EXTRACT PROVIDED:
━━━━━━
The crash and burn was so complete, Lefcourt said, prosecutors needed a brief break to bring in more witnesses, each with prosecutorial immunity.
Friedman, Kaplan and others were convicted, and the verdicts were largely upheld on appeal. But Lefcourt linked the results to the other trial prosecutors and extra witnesses. “Whatever Rudy did was totally ineffectual,” he said.
Was he competent? Arguably so, at least compared to his more recent legal endeavors. Was he good? Mehh…
I get that part of T****’s legal strategy is to antagonize the judge, prosecution, jury, and witnesses. I just don’t think it’s a good one. Those people are required to enter into the process without bias against the defendant and defense counsel, but there’s nothing that prevents them from developing an earned bias due to behavior exhibited in court during the trial. That’s essentially what the trial is for, to develop an informed opinion about the defendant’s guilt or innocence. Antagonizing all involved parties very effectively turns them against the defense.
Part of me wonders if this wasn’t a deliberate strategy - Trump surely knows that if he Xitts something out, it immediately gets repeated and commented upon, even if he then quickly deletes it. So it becomes a way for Trump to have his cake and eat it too - he can say what he wants, everyone hears it, and he can say, “But I deleted it!” On the other hand, this is Trump - the guy who would fail the marshmallow test, steal more, then insist he was never given any.
This is what baffles me about the rare “good” lawyers working for Trump - they come into it knowing the facts are against them and the law is against them and… what? Do they see it as an interesting challenge? It doesn’t seem like something, as a good lawyer, someone would want to involve themselves with - it seems like a dumb decision to me.
My theory is that no matter what the challenges, they were most likely MAGA minded individuals to begin with. Serving their jeebus is an priviledge worth every billable hour.
Ah, “sidestepping” a judge’s explicit and repeated order even after being found in contempt multiple times and threatened with jail time. A famously effective tactic for steering the proceedings back in your favor.
How is that even “sidestepping” the gag order?
If somebody not under the gag order says something that would breach it if you said it, then surely when you quote it you are still saying something that breaches the gag order.
ETA: I haven’t actually found the video of his “clever” sidestep, but I had the thought that if say Trump quotes news reports quoting Trump or following along with Trump talking points this gets even stupider. “I didn’t say that. I was just saying the news was saying I was saying [something that breaches the gag order].”
━━━━━━
WHAT TO DO:
**A.** In the trial discussion, rewrite the paragraph beginning "I get that part of" as a short list that keeps its main points.
**B.** Quote the trial discussion from "My theory is" up to and including "in your favor.".
**C.** Answer these questions about the trial discussion:
(i) Who said, "Whatever Rudy did was totally ineffectual"?
(ii) What kind of immunity did the additional witnesses have?
(iii) What is one writer's theory about the lawyers working for Trump?
━━━━━━
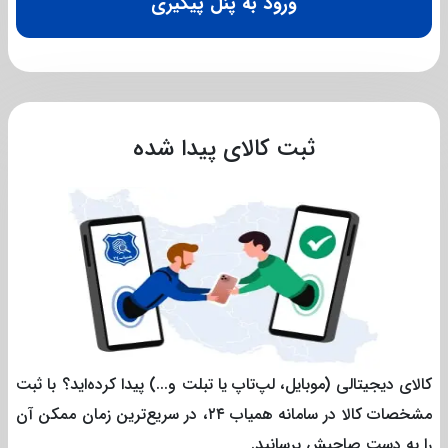
ورود به پنل پیگیری
ثبت کالای پیدا شده
کالای دیجیتالی (موبایل، لپ‌تاپ یا تبلت و...) پیدا کرده‌اید؟ با ثبت
مشخصات کالا در سامانه همیاب ۲۴، در سریع‌ترین زمان ممکن آن
را به دست صاحبش برسانید.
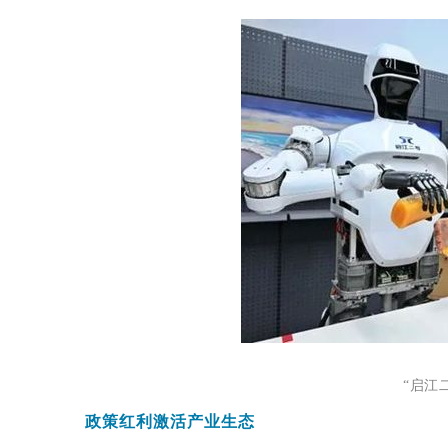
“启江
政策红利激活产业生态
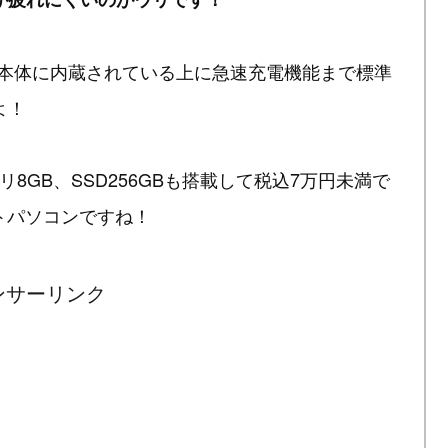
も本体に内蔵されている上に急速充電機能まで標準
よ！
とメモリ8GB、SSD256GBも搭載して税込7万円未満で
ートパソコンですね！
ンサーリンク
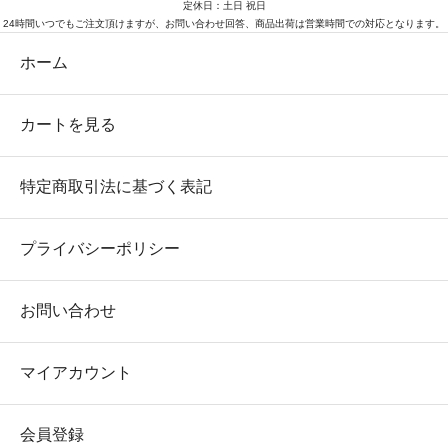
定休日：土日 祝日
24時間いつでもご注文頂けますが、お問い合わせ回答、商品出荷は営業時間での対応となります。
ホーム
カートを見る
特定商取引法に基づく表記
プライバシーポリシー
お問い合わせ
マイアカウント
会員登録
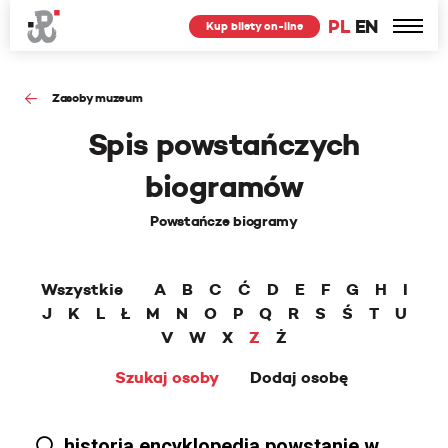
PL
EN
Kup bilety on-line
Zasoby muzeum
Spis powstańczych
biogramów
Powstańcze biogramy
Wszystkie
A
B
C
Ć
D
E
F
G
H
I
J
K
L
Ł
M
N
O
P
Q
R
S
Ś
T
U
V
W
X
Z
Ż
Szukaj osoby
Dodaj osobę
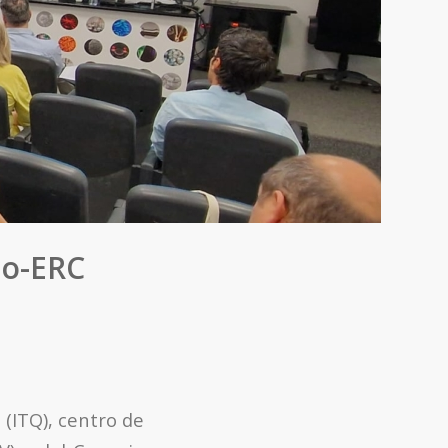
ro-ERC
 (ITQ), centro de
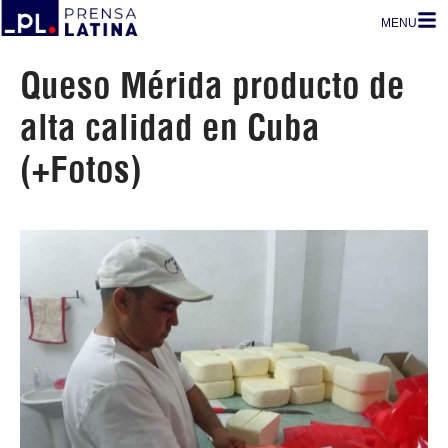
MENU
Queso Mérida producto de
alta calidad en Cuba
(+Fotos)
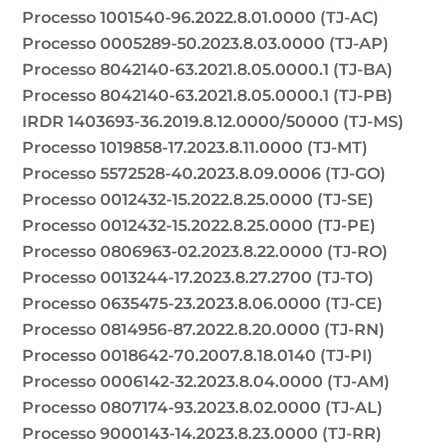
Processo 1001540-96.2022.8.01.0000 (TJ-AC)
Processo 0005289-50.2023.8.03.0000 (TJ-AP)
Processo 8042140-63.2021.8.05.0000.1 (TJ-BA)
Processo 8042140-63.2021.8.05.0000.1 (TJ-PB)
IRDR 1403693-36.2019.8.12.0000/50000 (TJ-MS)
Processo 1019858-17.2023.8.11.0000 (TJ-MT)
Processo 5572528-40.2023.8.09.0006 (TJ-GO)
Processo 0012432-15.2022.8.25.0000 (TJ-SE)
Processo 0012432-15.2022.8.25.0000 (TJ-PE)
Processo 0806963-02.2023.8.22.0000 (TJ-RO)
Processo 0013244-17.2023.8.27.2700 (TJ-TO)
Processo 0635475-23.2023.8.06.0000 (TJ-CE)
Processo 0814956-87.2022.8.20.0000 (TJ-RN)
Processo 0018642-70.2007.8.18.0140 (TJ-PI)
Processo 0006142-32.2023.8.04.0000 (TJ-AM)
Processo 0807174-93.2023.8.02.0000 (TJ-AL)
Processo 9000143-14.2023.8.23.0000 (TJ-RR)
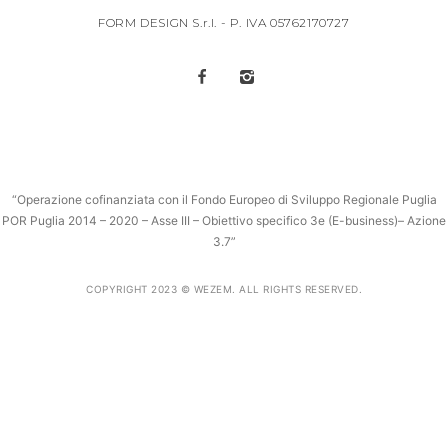
FORM DESIGN S.r.l. - P. IVA 05762170727
“Operazione cofinanziata con il Fondo Europeo di Sviluppo Regionale Puglia
POR Puglia 2014 – 2020 – Asse III – Obiettivo specifico 3e (E-business)– Azione
3.7”
COPYRIGHT 2023 © WEZEM. ALL RIGHTS RESERVED.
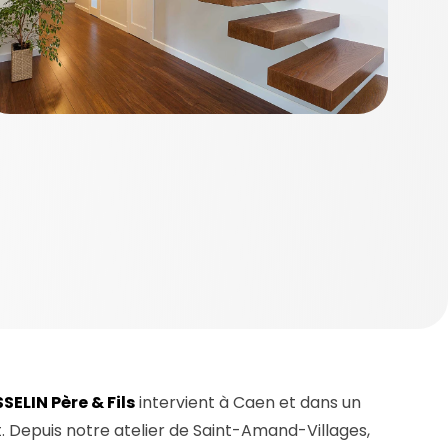
SELIN Père & Fils
intervient à Caen et dans un
Depuis notre atelier de Saint-Amand-Villages,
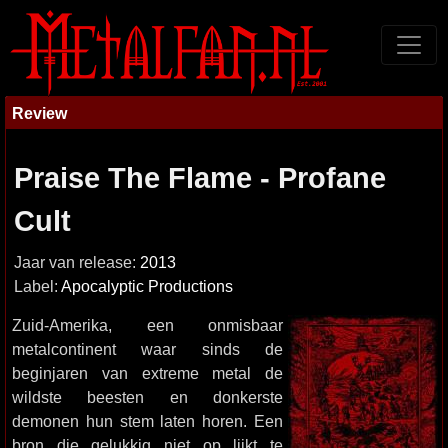
Review
Praise The Flame - Profane
Cult
Jaar van release:
2013
Label:
Apocalyptic Productions
Zuid-Amerika, een onmisbaar
metalcontinent waar sinds de
beginjaren van extreme metal de
wildste beesten en donkerste
demonen hun stem laten horen. Een
bron die gelukkig niet op lijkt te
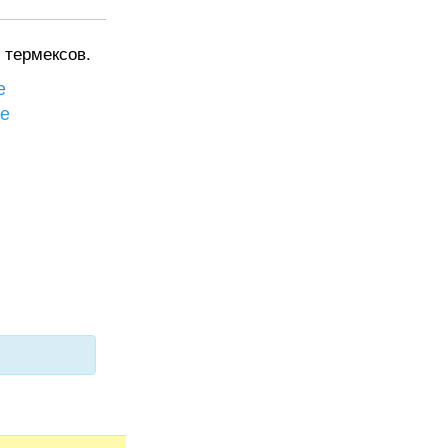
 термексов.
е
бе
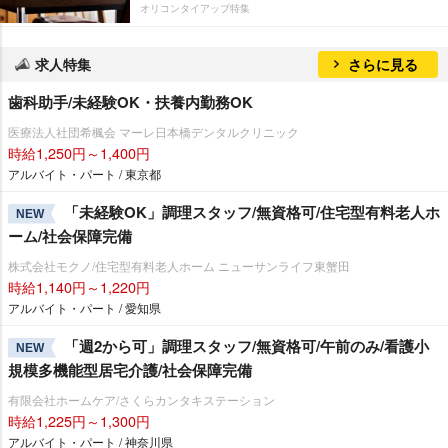
オリコンタイアップ特集
求人特集
さらに見る
歯科助手/未経験OK・扶養内勤務OK
医療法人社団希楓会 マーレ日本橋デンタルクリニック
時給1,250円～1,400円
アルバイト・パート / 東京都
「未経験OK」調理スタッフ/無資格可/住宅型有料老人ホ
NEW
ーム/社会保障完備
株式会社モクノ/住宅型有料老人ホーム ニューサンライフ東蟹田
時給1,140円～1,220円
アルバイト・パート / 愛知県
「週2から可」調理スタッフ/無資格可/午前のみ/看護小
NEW
規模多機能型居宅介護/社会保障完備
有限会社ホームケア/さくらカンタキステーション
時給1,225円～1,300円
アルバイト・パート / 神奈川県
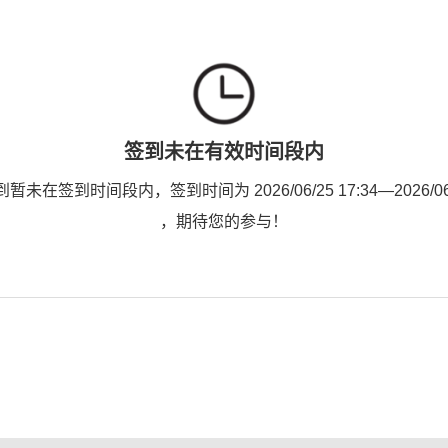
签到未在有效时间段内
未在签到时间段内，签到时间为 2026/06/25 17:34—2026/06/2
，期待您的参与！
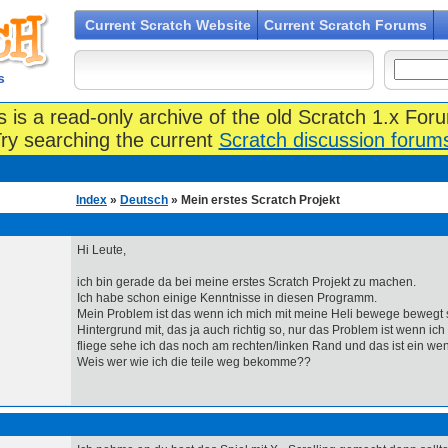
Current Scratch Website
Current Scratch Forums
s
s is a read-only archive of the old Scratch 1.x For
ry searching the current
Scratch discussion forum
Index
»
Deutsch
» Mein erstes Scratch Projekt
Hi Leute,
ich bin gerade da bei meine erstes Scratch Projekt zu machen.
Ich habe schon einige Kenntnisse in diesen Programm.
Mein Problem ist das wenn ich mich mit meine Heli bewege bewegt 
Hintergrund mit, das ja auch richtig so, nur das Problem ist wenn ic
fliege sehe ich das noch am rechten/linken Rand und das ist ein wen
Weis wer wie ich die teile weg bekomme??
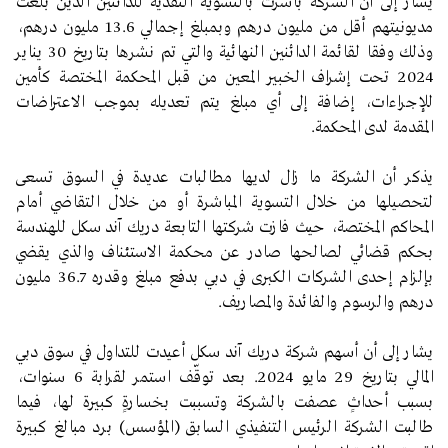
يشار إلى أن الشركة باشرت بالتسوية النقدية للدائنين الذين بلغت
مديونيتهم أقل من مليون درهم وبمبلغ إجمالي 13.6 مليون درهم،
وذلك وفقا لقائمة الدائنين النهائية والتي تم نشرها بتاريخ 30 يناير
2024 تحت إشراف الخبير المعين من قبل المحكمة المختصة كأمين
للإجراءات، إضافة إلى أي مبلغ يتم تعديله بموجب الاعتراضات
المقدمة لدى المحكمة.
يذكر أن الشركة ما زال لديها مطالبات عديدة في السوق تسعى
لتحصيلها من خلال التسوية المباشرة أو من خلال التقاضي أمام
المحاكم المختصة، حيث فازت شركتها التابعة دريك آند سكل للهندسة
بحكم قضائي لصالحها صادر عن محكمة الاستئناف والذي يقضي
بإلزام إحدى الشركات الكبرى في دبي بدفع مبلغ وقدره 36.7 مليون
درهم والرسوم والفائدة والمصاريف.
يشار إلى أن أسهم شركة دريك آند سكل أعيدت للتداول في سوق دبي
المالي بتاريخ 29 مايو 2024. بعد توقّف استمر لقرابة 6 سنوات،
بسبب أحداثٍ عصفت بالشركة وتسببت بخسارةٍ كبيرة لها، فيما
طالبت الشركة الرئيس التنفيذي السابق (المؤسس) برد مبالغ كبيرة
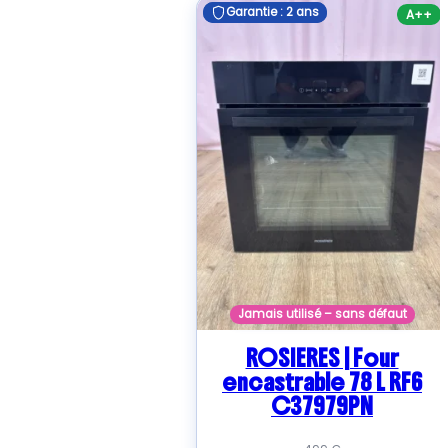
Garantie : 2 ans
Garantie : 2 ans
A++
Jamais utilisé – sans défaut
ROSIERES | Four
encastrable 78 L RF6
C37979PN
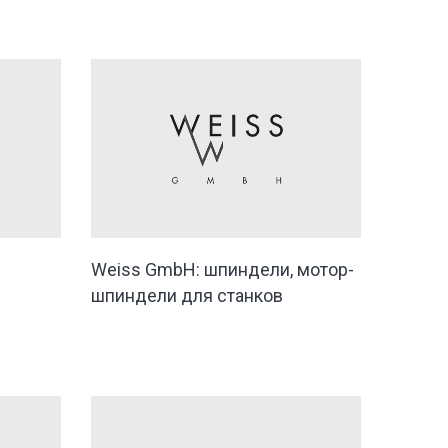
Weiss GmbH: шпиндели, мотор-
шпиндели для станков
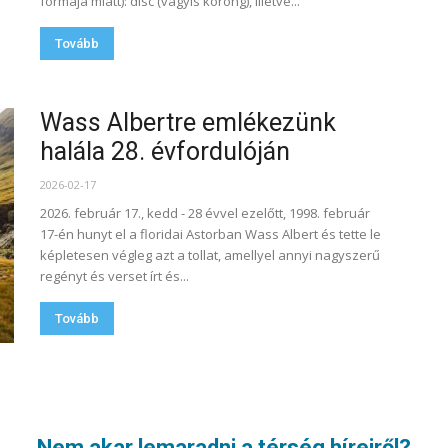
formája miatt): disc (vagyis korong), illetve...
Tovább
Wass Albertre emlékezünk
halála 28. évfordulóján
2026-02-17
2026. február 17., kedd - 28 évvel ezelőtt, 1998. február
17-én hunyt el a floridai Astorban Wass Albert és tette le
képletesen végleg azt a tollat, amellyel annyi nagyszerű
regényt és verset írt és...
Tovább
3. oldal a 20-ból
Nem akar lemaradni a térség híreiről?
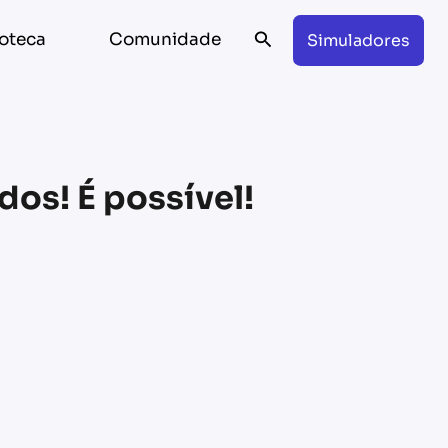
Search
ioteca
Comunidade
Simuladores
os! É possível!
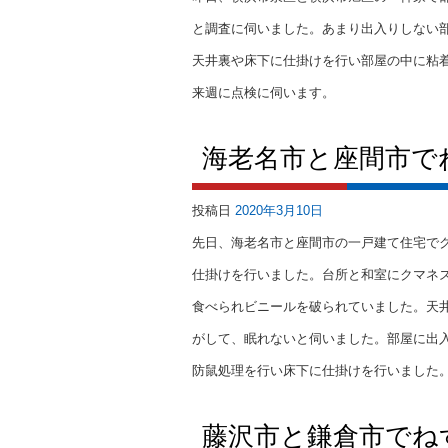
と調査に伺いました。あまり出入りしない
天井裏や床下に仕掛けを行い部屋の中に粘
来週に点検に伺います。
海老名市と座間市で
投稿日
2020年3月10日
先日、海老名市と座間市の一戸建て住宅で
仕掛けを行いました。台所と和室にクマネ
食べられビニールを破られていました。天
がして、眠れないと伺いました。部屋に出
防鼠処理を行い床下に仕掛けを行いました
藤沢市と鎌倉市でね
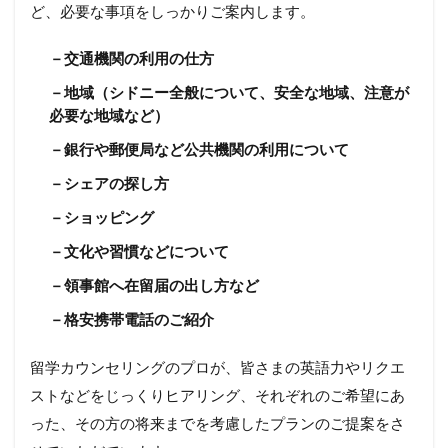
ど、必要な事項をしっかりご案内します。
－交通機関の利用の仕方
－地域（シドニー全般について、安全な地域、注意が
必要な地域など）
－銀行や郵便局など公共機関の利用について
－シェアの探し方
－ショッピング
－文化や習慣などについて
－領事館へ在留届の出し方など
－格安携帯電話のご紹介
留学カウンセリングのプロが、皆さまの英語力やリクエ
ストなどをじっくりヒアリング、それぞれのご希望にあ
った、その方の将来までを考慮したプランのご提案をさ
━━━━━━
RESPONSES IN ORDER:
**A.**
- Part of the legal strategy is to antagonize the judge, prosecution, jury, and witnesses, and the writer thinks this is a poor strategy.
- These people must enter the process without bias against the defendant and defense counsel.
- Nothing stops them from developing an earned bias from behavior they see in court during the trial.
- The trial exists to form an informed opinion about the defendant's guilt or innocence.
- Antagonizing everyone involved turns them against the defense.

**B.**
My theory is that no matter what the challenges, they were most likely MAGA minded individuals to begin with. Serving their jeebus is an priviledge worth every billable hour.
Ah, “sidestepping” a judge’s explicit and repeated order even after being found in contempt multiple times and threatened with jail time. A famously effective tactic for steering the proceedings back in your favor.

**C.**
(i) Lefcourt
(ii) Prosecutorial immunity
(iii) That they were most likely MAGA-minded individuals to begin with